Return the records as they stand. No picture is to be included.

┌──

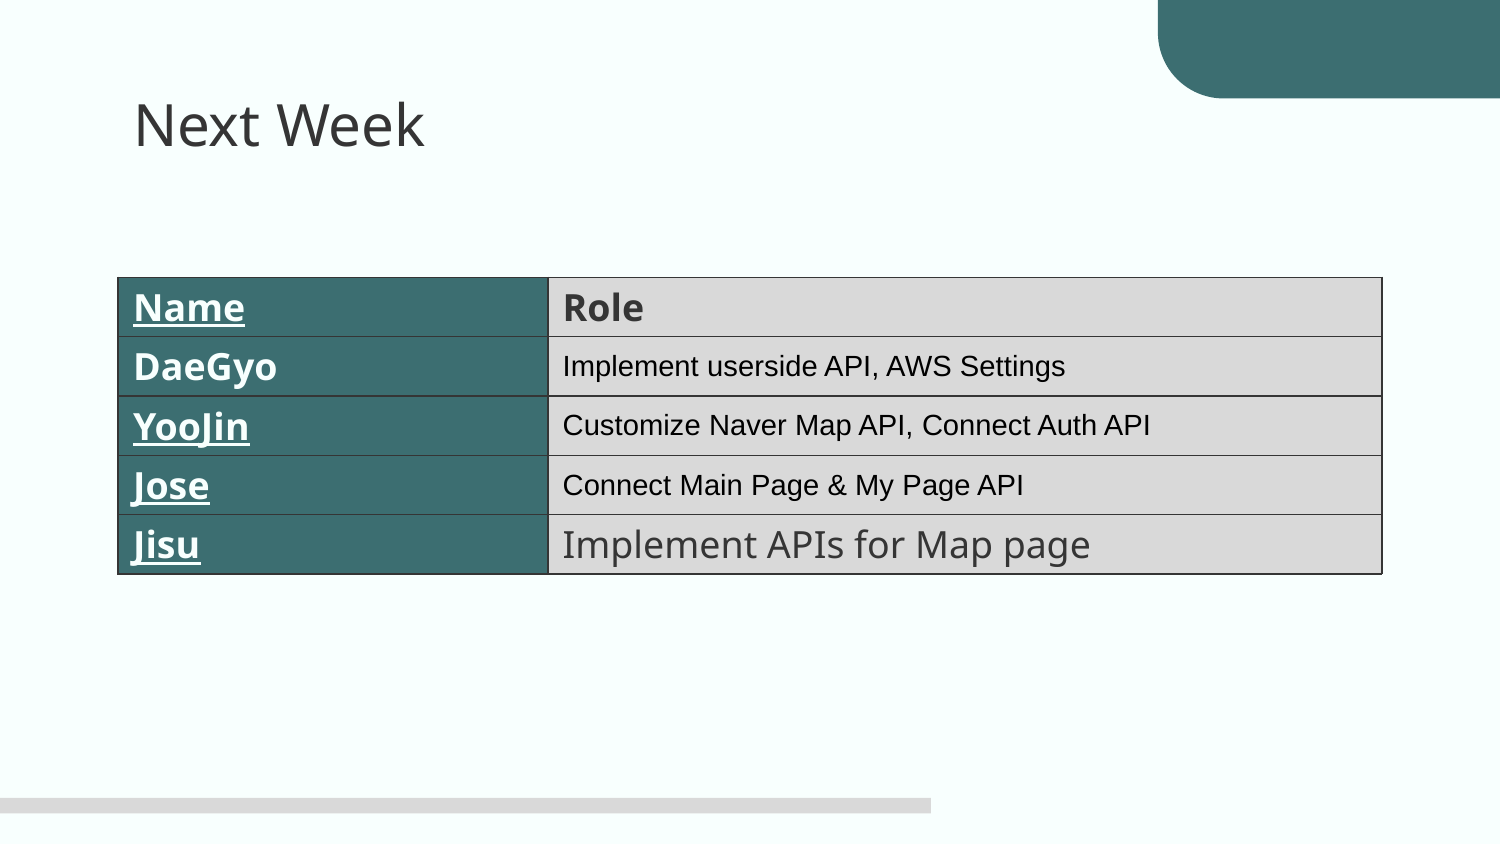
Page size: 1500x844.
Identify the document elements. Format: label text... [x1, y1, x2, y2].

table_cell Customize Naver Map API, Connect Auth API [549, 397, 1381, 455]
table_cell Jose [119, 456, 547, 514]
table_cell Implement APIs for Map page [549, 515, 1381, 573]
table_cell Connect Main Page & My Page API [549, 456, 1381, 514]
table_cell Implement userside API, AWS Settings [549, 337, 1381, 395]
table_cell YooJin [119, 397, 547, 455]
title Next Week [118, 72, 1382, 167]
table_header Role [549, 278, 1381, 336]
table_cell Jisu [119, 515, 547, 573]
table_cell DaeGyo [119, 337, 547, 395]
table_header Name [119, 278, 547, 336]
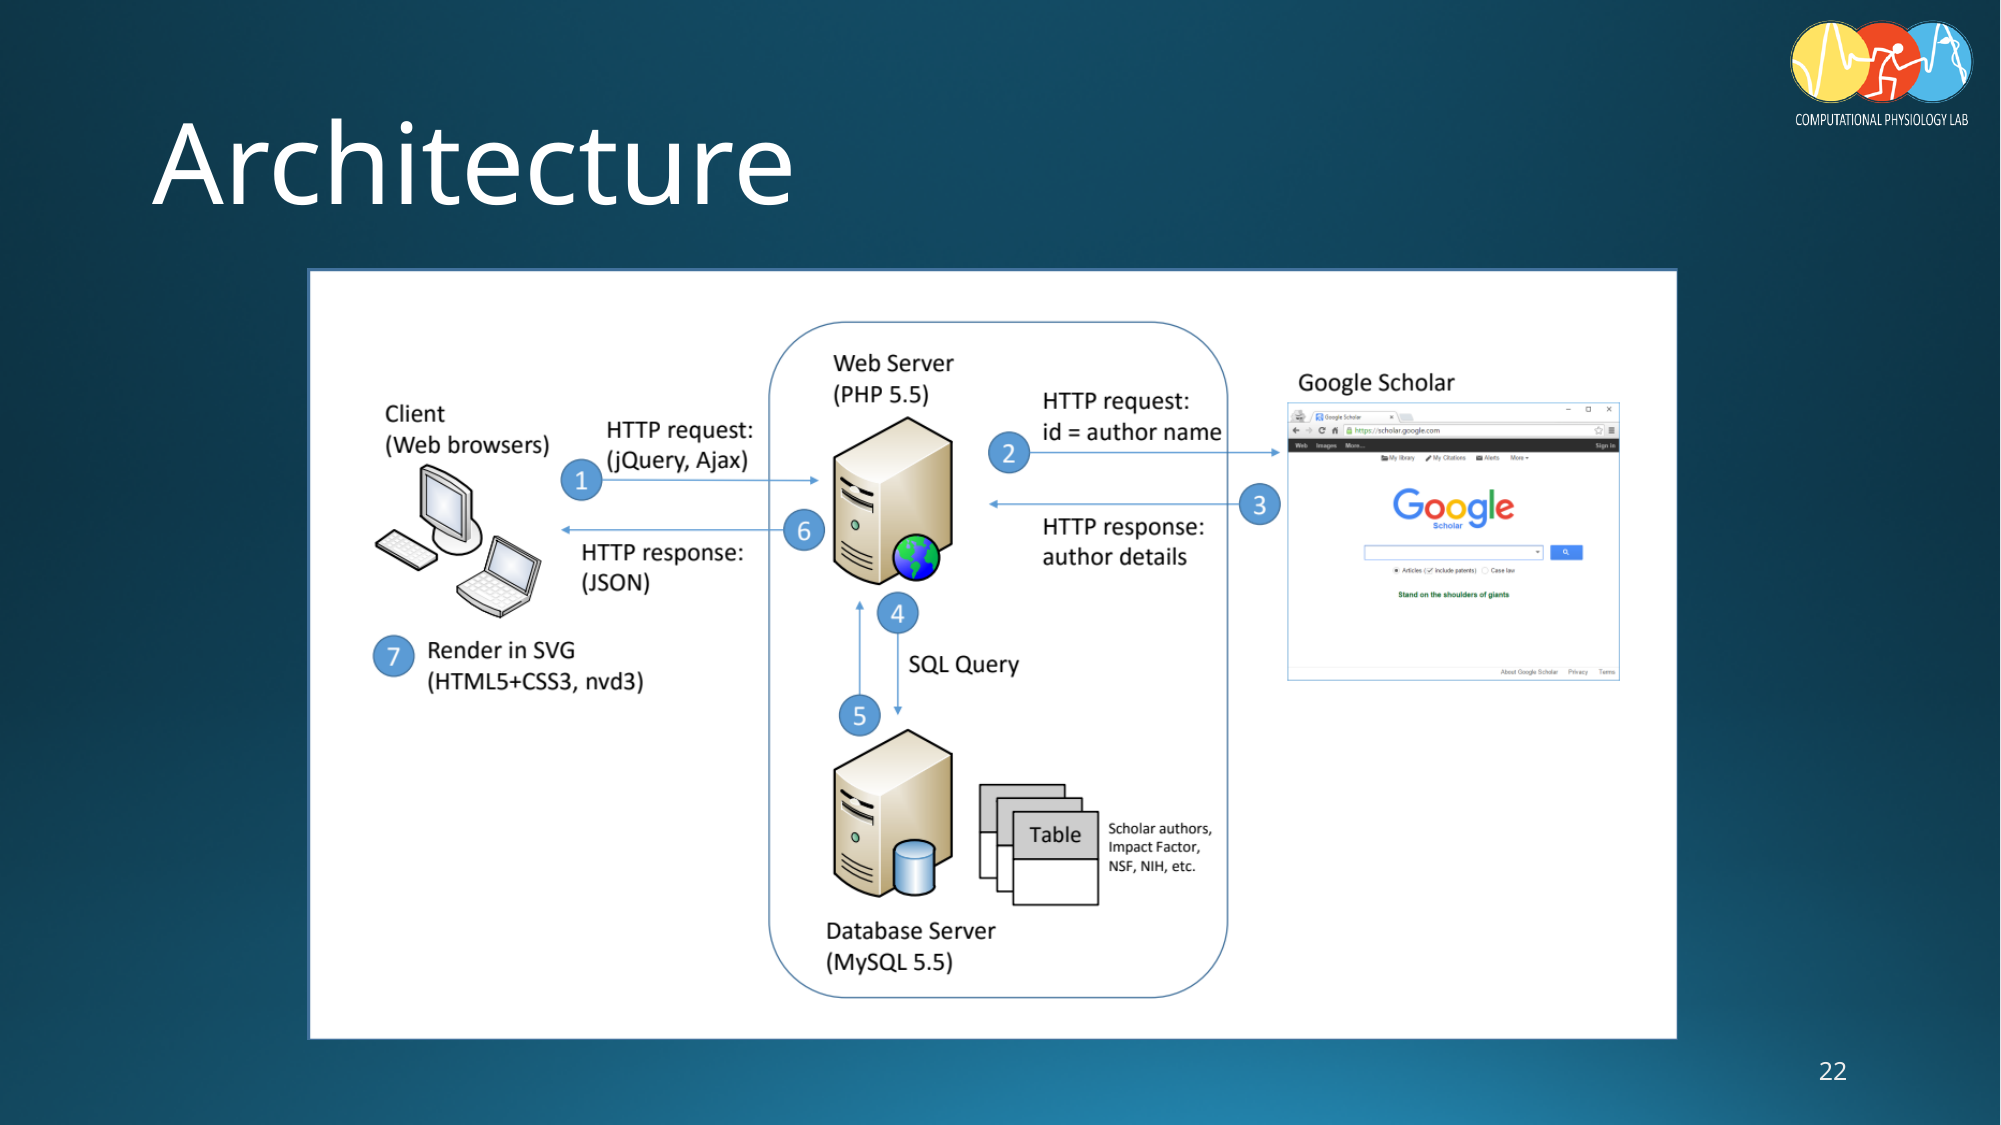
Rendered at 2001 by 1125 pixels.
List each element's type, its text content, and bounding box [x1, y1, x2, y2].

picture [0, 0, 2001, 1125]
slide_number 22 [1412, 1042, 1863, 1103]
title Architecture [137, 59, 1863, 278]
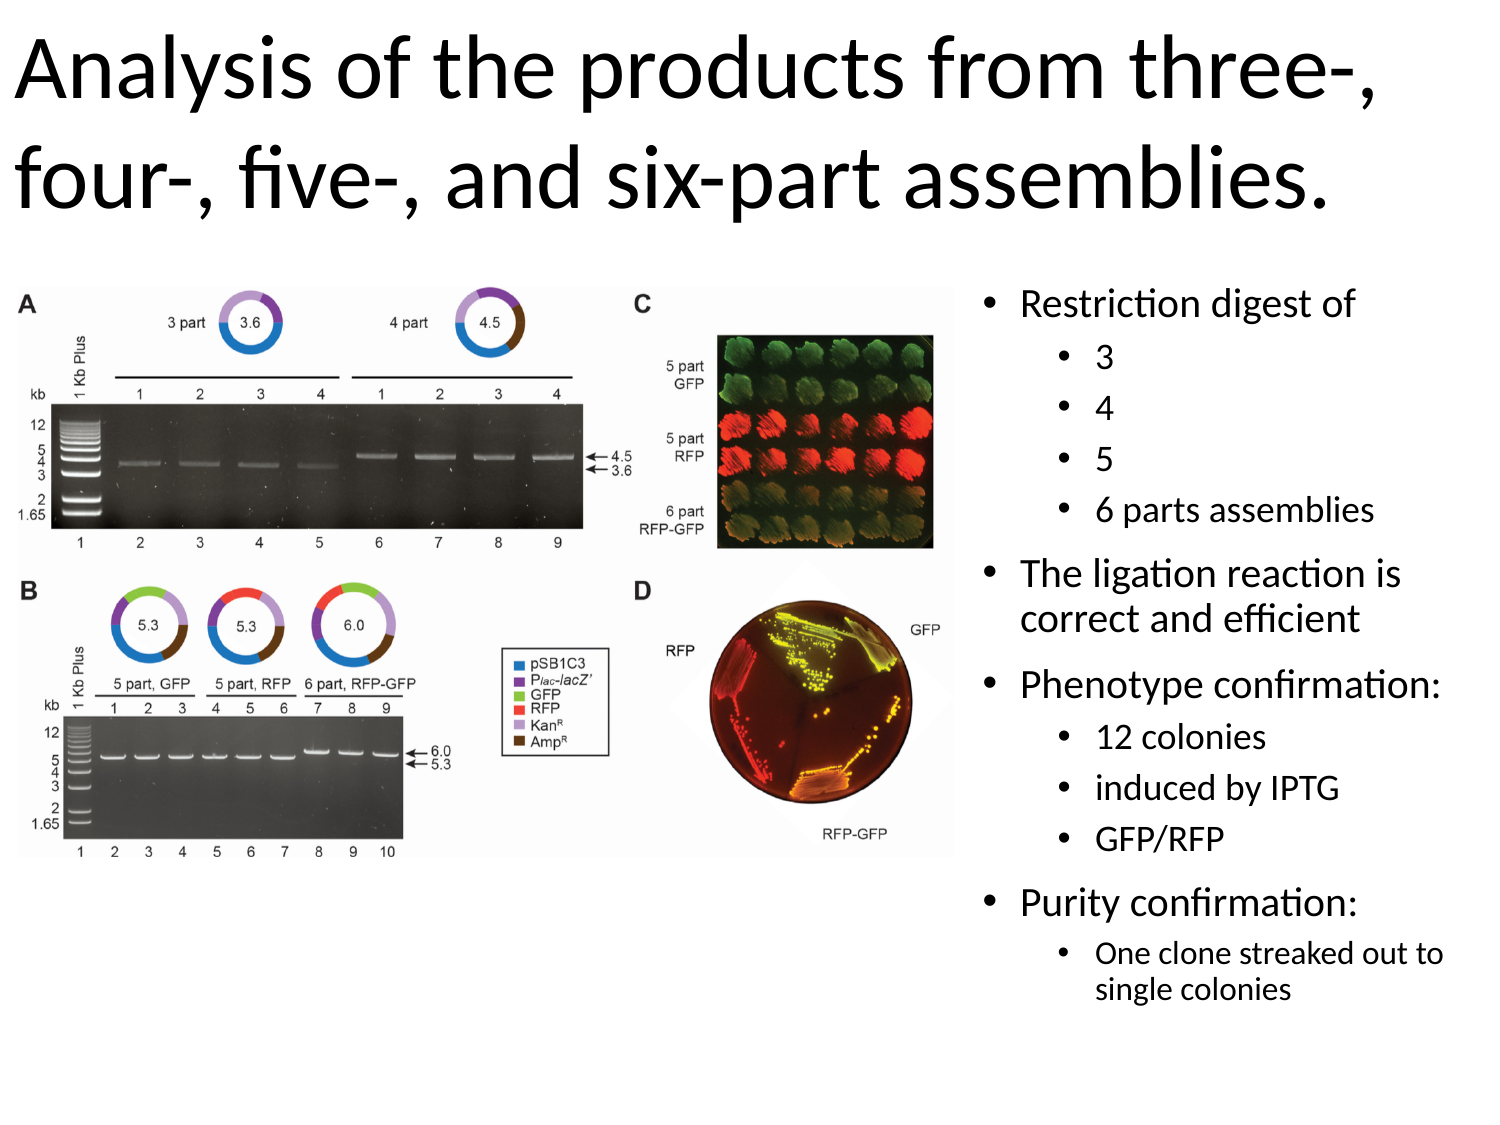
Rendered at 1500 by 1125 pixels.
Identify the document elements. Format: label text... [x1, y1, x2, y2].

picture [0, 274, 954, 868]
text_box Analysis of the products from three-, four-, five-, and six-part assemblies. [0, 0, 1500, 235]
list Restriction digest of 3 4 5 6 parts assemblies The ligation reaction is correct and efficient Phenotype confirmation: 12 colonies induced by IPTG GFP/RFP Purity confirmation: One clone streaked out to single colonies [967, 274, 1500, 1037]
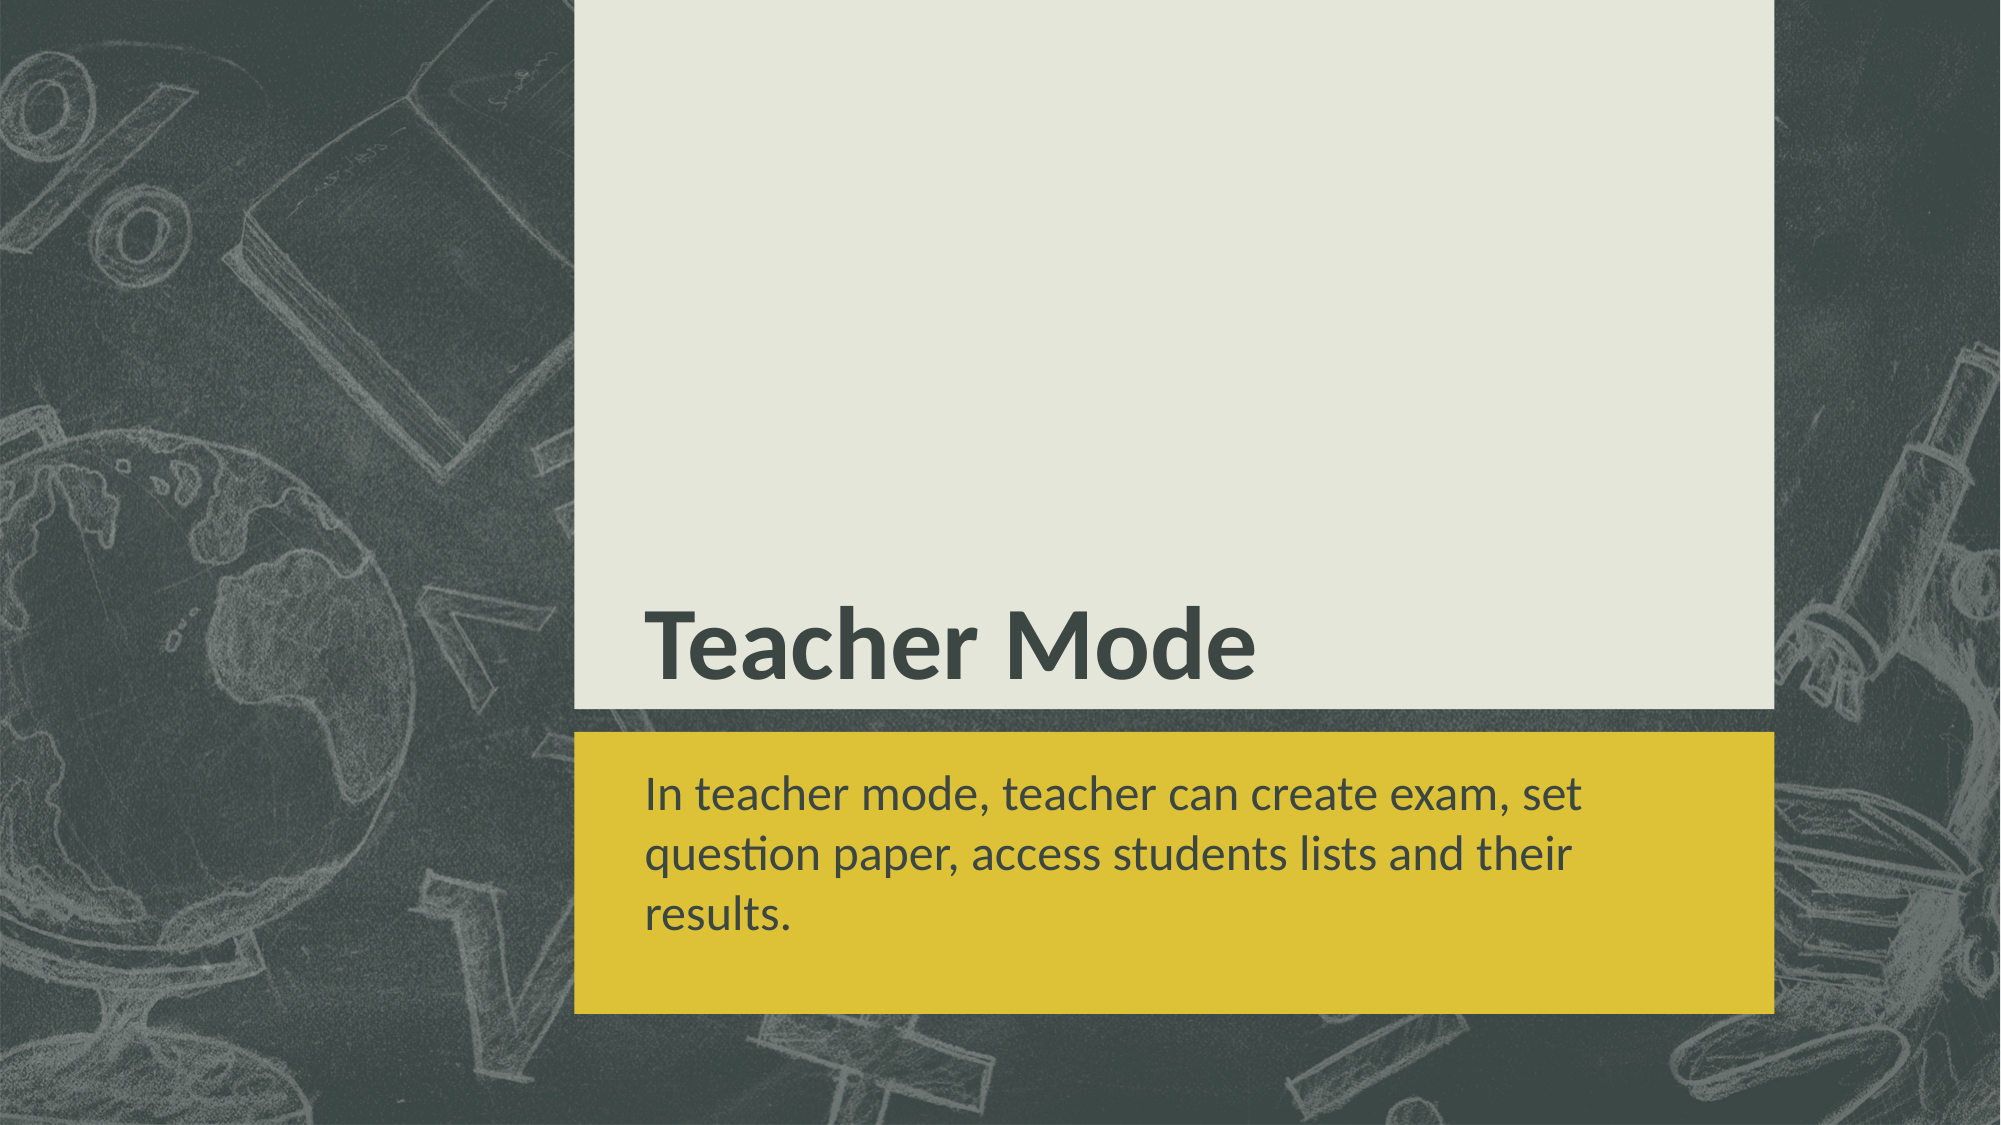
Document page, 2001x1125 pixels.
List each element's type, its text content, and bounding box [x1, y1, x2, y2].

list In teacher mode, teacher can create exam, set question paper, access students lists and their results. [629, 752, 1712, 999]
picture [0, 0, 2001, 1125]
title Teacher Mode [629, 108, 1712, 710]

└──

Output:
Page size: 1500x844.
Identify the document elements. Format: label text... [x1, y1, x2, y2].

table_cell Customize Naver Map API, Connect Auth API [549, 397, 1381, 455]
table_cell Jose [119, 456, 547, 514]
table_cell Implement APIs for Map page [549, 515, 1381, 573]
table_cell Connect Main Page & My Page API [549, 456, 1381, 514]
table_cell Implement userside API, AWS Settings [549, 337, 1381, 395]
table_cell YooJin [119, 397, 547, 455]
title Next Week [118, 72, 1382, 167]
table_header Role [549, 278, 1381, 336]
table_cell Jisu [119, 515, 547, 573]
table_cell DaeGyo [119, 337, 547, 395]
table_header Name [119, 278, 547, 336]
Rendered at 2001 by 1125 pixels.
List each element's type, its text content, and bounding box [x1, y1, x2, y2].

picture [0, 0, 2001, 1125]
slide_number 22 [1412, 1042, 1863, 1103]
title Architecture [137, 59, 1863, 278]
Rendered at 1500 by 1125 pixels.
Identify the document elements. Format: label text... [x1, y1, x2, y2].

picture [0, 274, 954, 868]
text_box Analysis of the products from three-, four-, five-, and six-part assemblies. [0, 0, 1500, 235]
list Restriction digest of 3 4 5 6 parts assemblies The ligation reaction is correct and efficient Phenotype confirmation: 12 colonies induced by IPTG GFP/RFP Purity confirmation: One clone streaked out to single colonies [967, 274, 1500, 1037]
Document page, 2001x1125 pixels.
List each element's type, its text content, and bounding box [x1, y1, x2, y2].

list In teacher mode, teacher can create exam, set question paper, access students lists and their results. [629, 752, 1712, 999]
picture [0, 0, 2001, 1125]
title Teacher Mode [629, 108, 1712, 710]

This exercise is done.